Carers lose Supreme Court fight for minimum wage overnight – and £400m in back pay


Thousands of carers have lost a Supreme Court fight to be paid the minimum wage during overnight shifts – depriving them of an estimated £400million in back pay.

Supreme Court justice Lady Arden dismissed carers’ claim for £8.91-an-hour for over-23s when they are sleeping, but on call, during the night.

It comes after a landmark five-year legal battle by carers who sleep during an overnight shift – and have to wake up if needed. Five Supreme Court justices were asked to rule whether these “sleep-in” shifts should be paid the minimum wage.

Care firms including Mencap, who tried to stop the change, said the seismic case could have bankrupted small providers with an estimated £400million back pay bill stretching back several years.

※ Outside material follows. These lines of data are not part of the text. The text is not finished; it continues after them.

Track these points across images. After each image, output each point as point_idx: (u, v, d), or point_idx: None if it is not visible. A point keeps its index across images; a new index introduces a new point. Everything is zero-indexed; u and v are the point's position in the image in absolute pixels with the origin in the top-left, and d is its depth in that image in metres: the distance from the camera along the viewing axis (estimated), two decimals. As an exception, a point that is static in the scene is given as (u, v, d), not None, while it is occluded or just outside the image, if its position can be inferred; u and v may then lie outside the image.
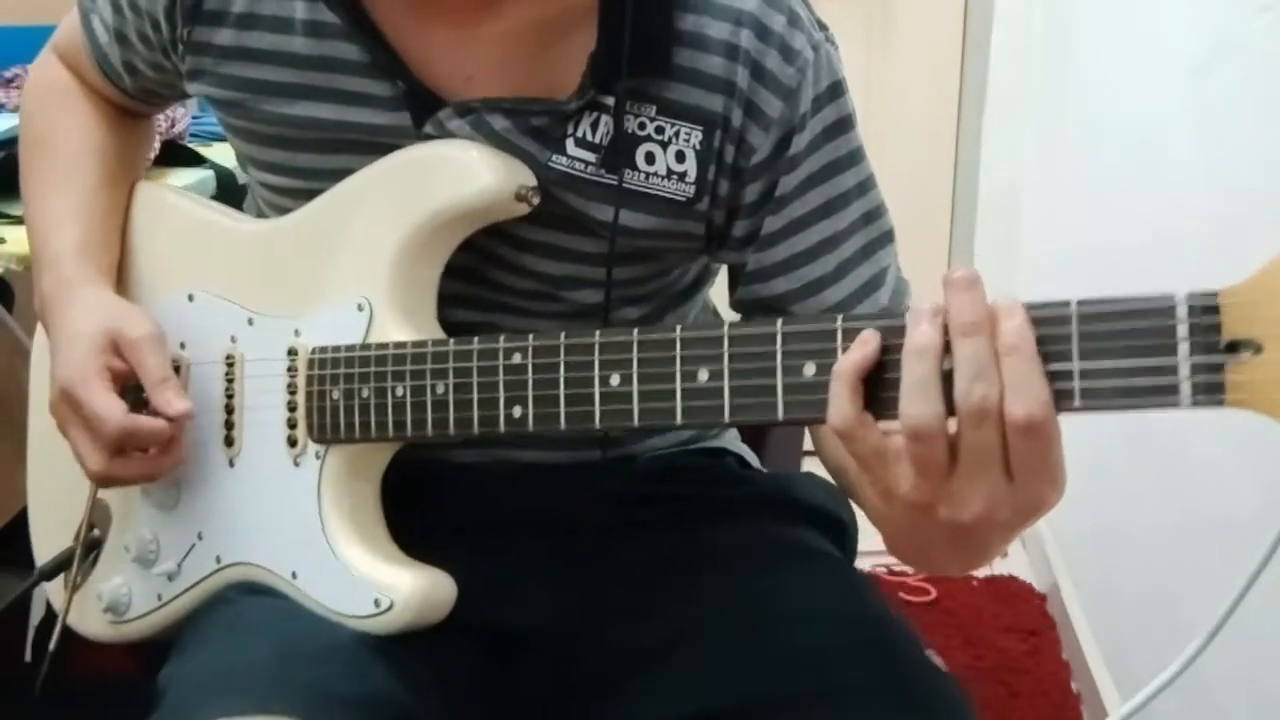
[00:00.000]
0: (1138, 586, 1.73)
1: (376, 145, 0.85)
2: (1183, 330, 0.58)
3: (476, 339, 0.79)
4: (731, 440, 1.04)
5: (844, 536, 1.00)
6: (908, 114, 2.63)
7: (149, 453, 0.87)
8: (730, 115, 0.82)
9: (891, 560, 2.36)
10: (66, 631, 0.99)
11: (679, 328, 0.71)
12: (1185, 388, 0.58)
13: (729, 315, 1.04)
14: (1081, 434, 2.17)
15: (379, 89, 0.85)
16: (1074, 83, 2.23)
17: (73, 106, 1.02)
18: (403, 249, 0.83)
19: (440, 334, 0.85)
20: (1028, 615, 2.11)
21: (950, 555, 0.68)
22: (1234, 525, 1.33)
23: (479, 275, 0.88)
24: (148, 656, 0.94)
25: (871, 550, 1.92)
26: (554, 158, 0.83)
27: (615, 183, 0.83)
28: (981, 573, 2.26)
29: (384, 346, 0.82)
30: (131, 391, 0.89)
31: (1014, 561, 2.33)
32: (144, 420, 0.85)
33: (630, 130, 0.82)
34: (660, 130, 0.83)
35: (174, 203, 1.00)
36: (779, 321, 0.68)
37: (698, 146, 0.83)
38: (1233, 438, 1.35)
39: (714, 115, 0.82)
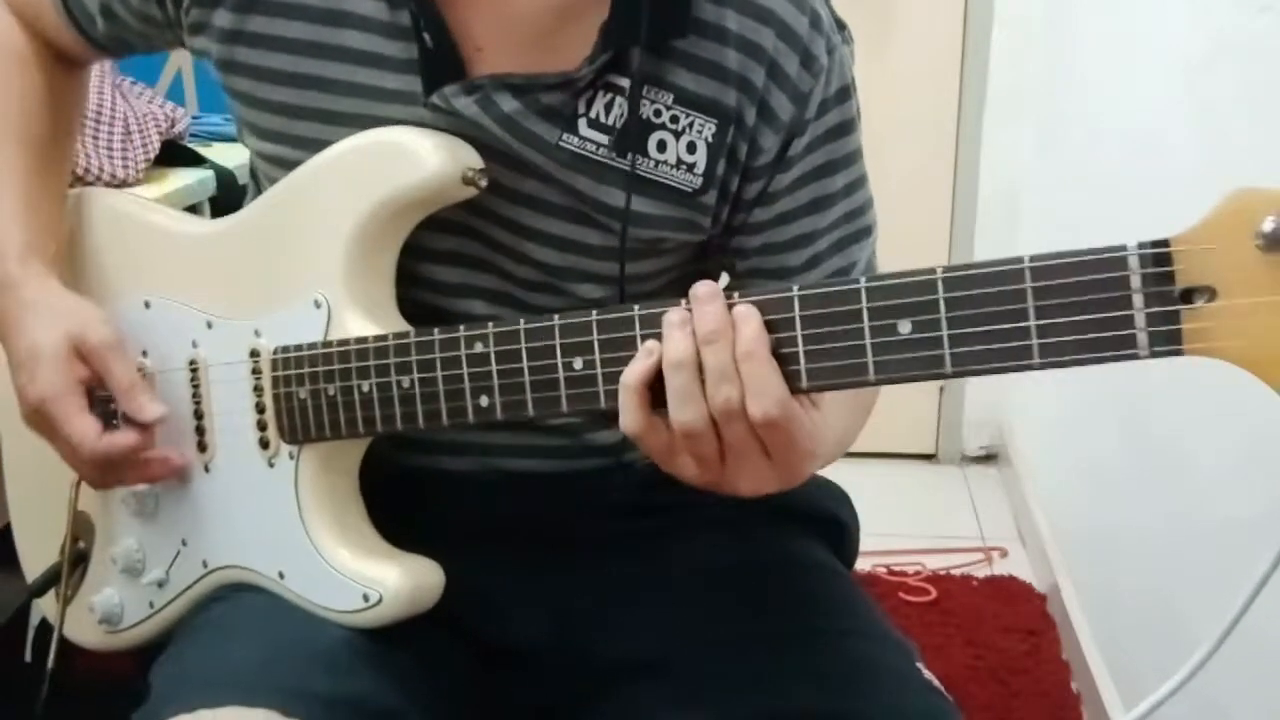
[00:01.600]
0: (1138, 587, 1.73)
1: (377, 118, 0.83)
2: (1136, 281, 0.60)
3: (437, 330, 0.78)
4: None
5: (844, 538, 1.00)
6: (908, 114, 2.63)
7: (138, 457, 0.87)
8: (744, 113, 0.82)
9: (891, 560, 2.37)
10: (68, 640, 0.99)
11: (637, 306, 0.71)
12: (1143, 338, 0.60)
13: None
14: (1082, 435, 2.17)
15: (393, 49, 0.83)
16: (1074, 83, 2.23)
17: (11, 75, 0.96)
18: (354, 242, 0.82)
19: (400, 322, 0.84)
20: (1028, 615, 2.11)
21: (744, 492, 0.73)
22: (1234, 526, 1.33)
23: (489, 265, 0.87)
24: (146, 657, 0.93)
25: (872, 550, 1.91)
26: (565, 137, 0.82)
27: (622, 165, 0.82)
28: (981, 572, 2.27)
29: (345, 343, 0.81)
30: (100, 403, 0.88)
31: (1014, 561, 2.33)
32: (117, 439, 0.85)
33: (645, 116, 0.82)
34: (675, 120, 0.82)
35: (123, 209, 0.98)
36: (735, 294, 0.69)
37: (710, 139, 0.82)
38: (1234, 439, 1.34)
39: (729, 110, 0.82)
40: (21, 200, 0.93)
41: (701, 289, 0.68)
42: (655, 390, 0.69)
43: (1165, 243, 0.59)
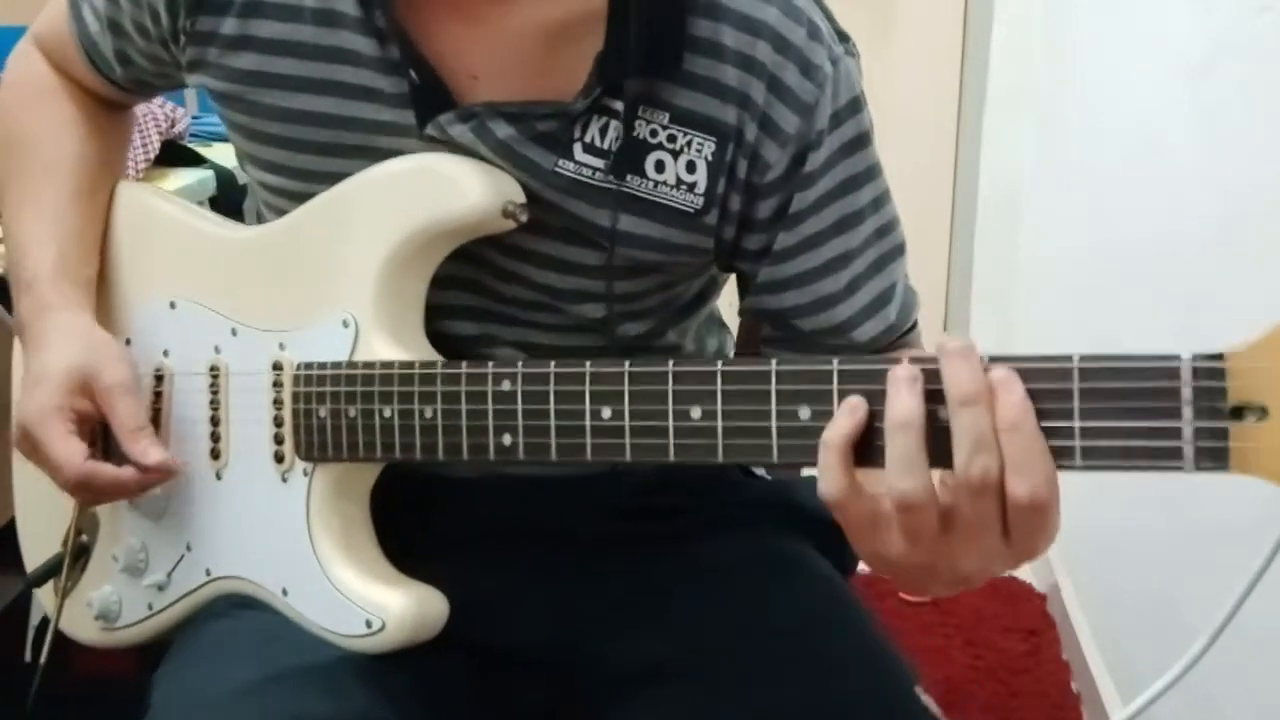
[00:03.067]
0: (1138, 587, 1.73)
1: (376, 149, 0.83)
2: (1187, 393, 0.57)
3: (465, 363, 0.77)
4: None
5: (845, 540, 0.99)
6: (908, 114, 2.62)
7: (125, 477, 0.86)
8: (744, 129, 0.81)
9: (891, 560, 2.36)
10: (64, 634, 0.99)
11: (671, 361, 0.70)
12: (1189, 451, 0.57)
13: (734, 323, 1.03)
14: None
15: (386, 84, 0.83)
16: (1074, 83, 2.23)
17: (49, 108, 0.98)
18: (388, 265, 0.82)
19: (428, 350, 0.84)
20: (1028, 615, 2.11)
21: (941, 590, 0.68)
22: (1233, 526, 1.33)
23: (480, 286, 0.87)
24: (147, 656, 0.93)
25: (871, 550, 1.88)
26: (560, 163, 0.81)
27: (614, 187, 0.81)
28: (981, 573, 2.26)
29: (370, 366, 0.80)
30: (104, 434, 0.87)
31: (1014, 561, 2.33)
32: (104, 468, 0.84)
33: (641, 136, 0.81)
34: (672, 139, 0.81)
35: (155, 206, 0.98)
36: (773, 361, 0.66)
37: (709, 158, 0.81)
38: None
39: (727, 127, 0.80)
40: (56, 224, 0.94)
41: (954, 344, 0.61)
42: (856, 451, 0.63)
43: (1220, 356, 0.57)
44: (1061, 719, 1.84)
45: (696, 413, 0.69)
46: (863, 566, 1.01)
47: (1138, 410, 0.58)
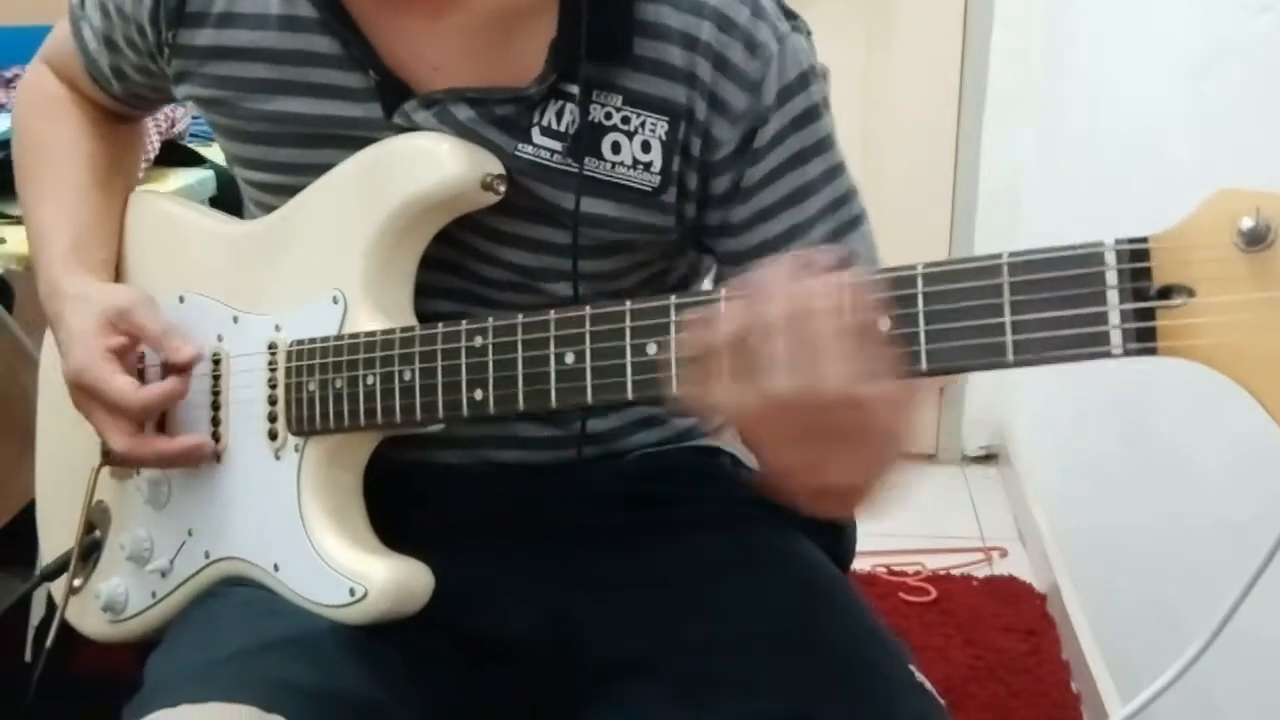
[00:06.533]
0: (1138, 587, 1.73)
1: (352, 139, 0.87)
2: (1112, 277, 0.58)
3: (441, 324, 0.80)
4: (726, 439, 1.04)
5: (840, 537, 1.00)
6: (908, 114, 2.63)
7: (168, 433, 0.91)
8: (694, 107, 0.83)
9: (891, 560, 2.38)
10: (67, 629, 0.99)
11: (629, 301, 0.72)
12: (1116, 336, 0.58)
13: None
14: (1082, 435, 2.17)
15: (351, 81, 0.87)
16: (1074, 83, 2.23)
17: (62, 115, 1.04)
18: (375, 241, 0.85)
19: (413, 321, 0.86)
20: (1028, 615, 2.11)
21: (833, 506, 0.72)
22: (1233, 526, 1.33)
23: (456, 266, 0.90)
24: (146, 652, 0.94)
25: (871, 550, 1.91)
26: (520, 147, 0.84)
27: (577, 170, 0.84)
28: (981, 572, 2.27)
29: (355, 336, 0.83)
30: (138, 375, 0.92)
31: (1014, 561, 2.33)
32: (155, 387, 0.89)
33: (596, 120, 0.84)
34: (626, 120, 0.84)
35: (164, 209, 1.02)
36: (721, 290, 0.68)
37: (663, 137, 0.84)
38: (1233, 439, 1.35)
39: (678, 106, 0.83)
40: (71, 213, 0.99)
41: (780, 267, 0.64)
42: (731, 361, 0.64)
43: (1144, 240, 0.58)
44: (1061, 719, 1.84)
45: (652, 349, 0.71)
46: (858, 565, 1.02)
47: (1065, 299, 0.59)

Care England added paying minimum wage for sleep-ins could have cost the sector £200million a year into the future.

But a QC for Claire Tomlinson-Blake, a carer for two autistic men in East Yorkshire who first brought the case in 2016, had argued she was “like a nightwatchman”.

The ruling came at the Supreme Court - the highest legal authority in the UK
The ruling came at the Supreme Court – the highest legal authority in the UK

Mencap paid her £29.05 per night for sleeping between 10pm and 7am while keeping a “listening ear” for any problems – and she was asked to intervene six times in 16 months.

Mencap said it now pays minimum wage for sleep-ins, but would have faced a £15m back pay bill for previous years if the appeal had succeeded.

The charity argued that cost, an estimated £400m across the industry, would hit small providers and individuals who pay out of personal budgets.

Labour and the GMB union, on the other hand, have demanded carers get paid what they deserve. Mencap accept the “out of date and unfair” rules need changing in the future, regardless of today’s judgment.

The row surrounded rules drawn up two decades ago, which said minimum wage only had to be paid in full while carers are awake.

After two employment tribunals, including Ms Tomlinson-Blake’s, new guidance in October 2016 said at-home carers should receive minimum wage even if they were asleep.

But Mencap won a Court of Appeal ruling against that policy in July 2018. Ms Tomlinson-Blake then appealed to the Supreme Court, the highest legal authority in the UK.

Carer John Shannon also brought his appeal to the same Supreme Court case, after he spent years sleeping overnight at the Clifton House care home in Surrey.

He claimed if he had been paid minimum wage for all the time he slept on call, he could have been paid almost £240,000 extra. However, unlike Ms Tomlinson-Blake, his case was rejected by the original tribunal.